### JOB ITEM
Please look for the string "النجاح" below and report every line in which it occurs.

Page images and extracted text:

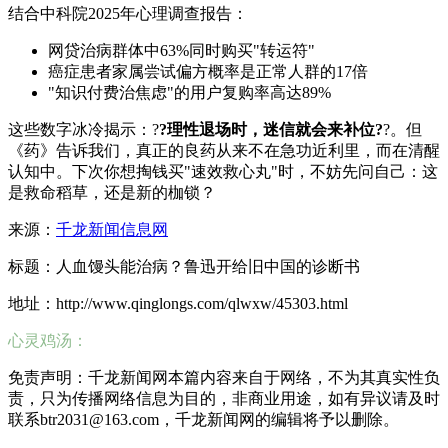
结合中科院2025年心理调查报告：
网贷治病群体中63%同时购买"转运符"
癌症患者家属尝试偏方概率是正常人群的17倍
"知识付费治焦虑"的用户复购率高达89%
这些数字冰冷揭示：?
?理性退场时，迷信就会来补位?
?。但
《药》告诉我们，真正的良药从来不在急功近利里，而在清醒
认知中。下次你想掏钱买"速效救心丸"时，不妨先问自己：这
是救命稻草，还是新的枷锁？
来源：
千龙新闻信息网
标题：人血馒头能治病？鲁迅开给旧中国的诊断书
地址：http://www.qinglongs.com/qlwxw/45303.html
心灵鸡汤：
免责声明：千龙新闻网本篇内容来自于网络，不为其真实性负
责，只为传播网络信息为目的，非商业用途，如有异议请及时
联系btr2031@163.com，千龙新闻网的编辑将予以删除。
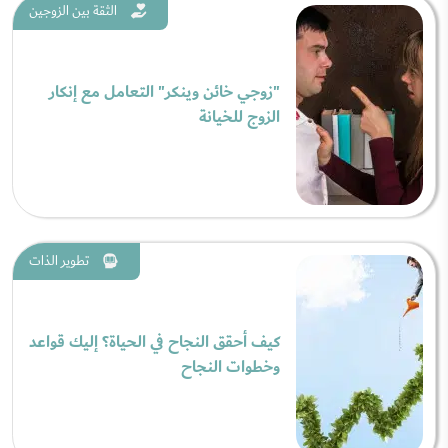
الثقة بين الزوجين
"زوجي خائن وينكر" التعامل مع إنكار
الزوج للخيانة
تطوير الذات
كيف أحقق النجاح في الحياة؟ إليك قواعد
وخطوات النجاح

### EXERCISE ANSWER
كيف أحقق النجاح في الحياة؟ إليك قواعد
وخطوات النجاح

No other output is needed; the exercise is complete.